Knowledge based Expert System for Predicting Diabetic Retinopathy using Machine Learning Algorithms
J.Jayashree1, Sruthi R2, Ponnamanda Venkata Sairam3, J.Vijayashree4

1J. Jayashree*, School of Computer Science and Engineering, VIT,Vellore
2Sruthi R, School of Computer Science and Engineering, VIT,Vellore Ponnamanda Venkata Sairam, School of Computer Science and Engineering, VIT,Vellore
3J. Vijayashree, School of Computer Science and Engineering, VIT,Vellor

Manuscript received on April 05, 2020. | Revised Manuscript received on April 25, 2020. | Manuscript published on April 30, 2020. | PP: 19-27 | Volume-9 Issue-4, April 2020. | Retrieval Number: C6397029302/2020©BEIESP | DOI: 10.35940/ijeat.C6397.049420
Open Access | Ethics and Policies | Cite | Mendeley
© The Authors. Blue Eyes Intelligence Engineering and Sciences Publication (BEIESP).
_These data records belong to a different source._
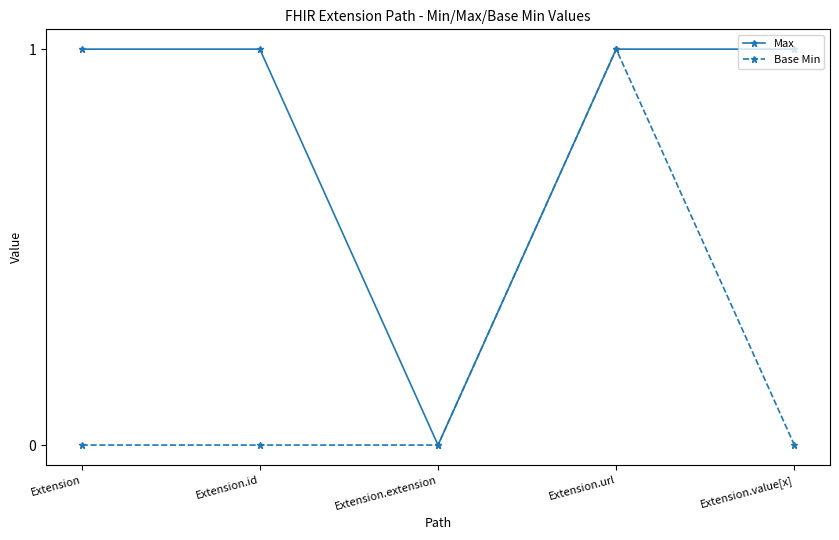

Rank the series by their average value, from highest to lowest.

Max, Base Min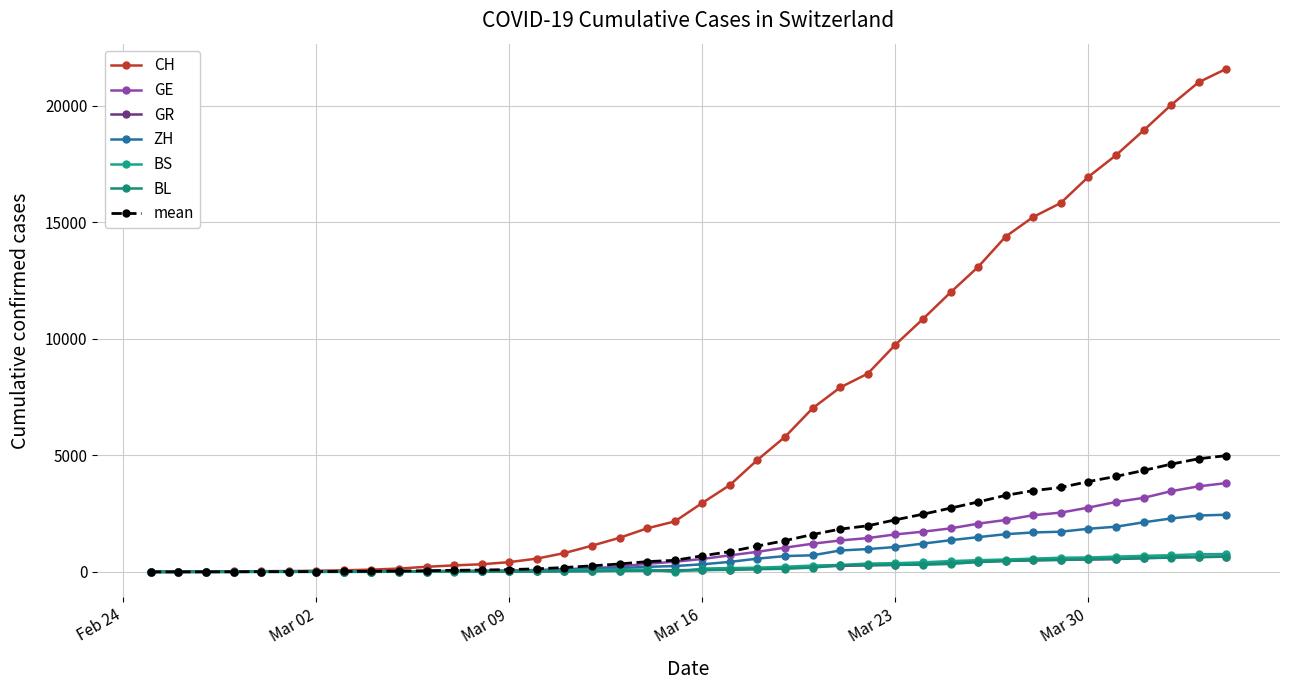

How many distinct data groups are displayed?

7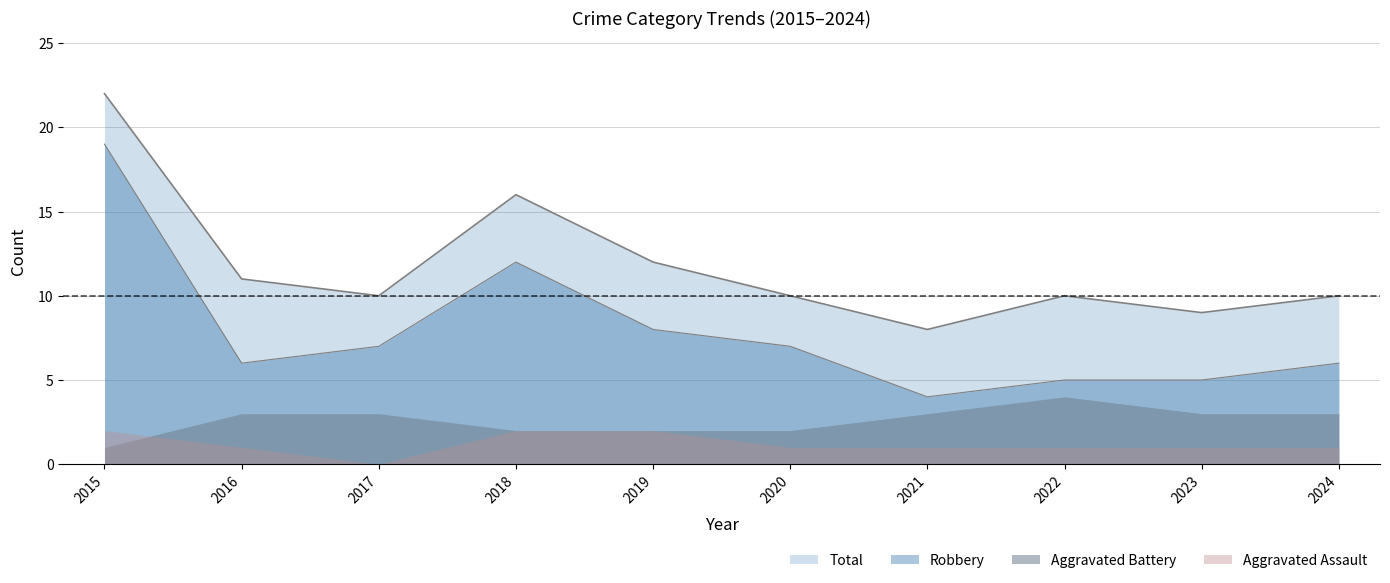

What is the value of the Total point at the 6th from the left?

10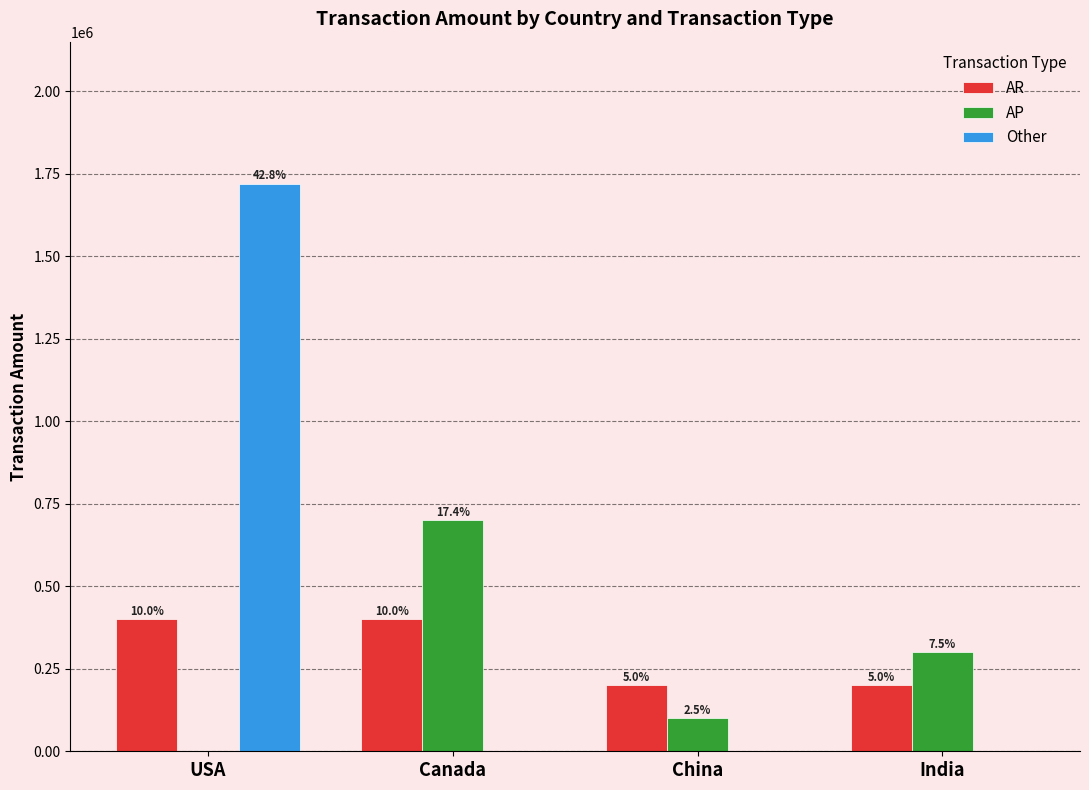

What is the difference between the highest and lowest values at USA?

1720000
This is an open access article under the CC BY-NC-ND license (http://creativecommons.org/licenses/by-nc-nd/4.0/)

Abstract: Diabetic retinopathy (DR) is a medical condition that can affect the patient’s retina and cause leaks in the blood due to diabetes mellitus. The increase in cases of diabetes limits existing manual testing capability. Today new algorithms are becoming very important for assisted diagnosis. Effective diabetes diagnosis can benefit the victims and reduce the negative harmful effects, including blindness. If not treated in a timely manner, this disorder can cause different symptoms from mild vision problems to total blindness. Early signs of DR are the hemorrhages, hard exudates, and micro-aneurysms (HEM) that occur in the retina. Timely diagnosis of HEM is important for avoiding blindness This paper presents PSO feature selection algorithms with three classifications for the detection of Diabetic retinopathy using python. 
Keywords: Diabetic retinopathy, feature selection, classification, Complications, Treatment, Prevention, Statistics.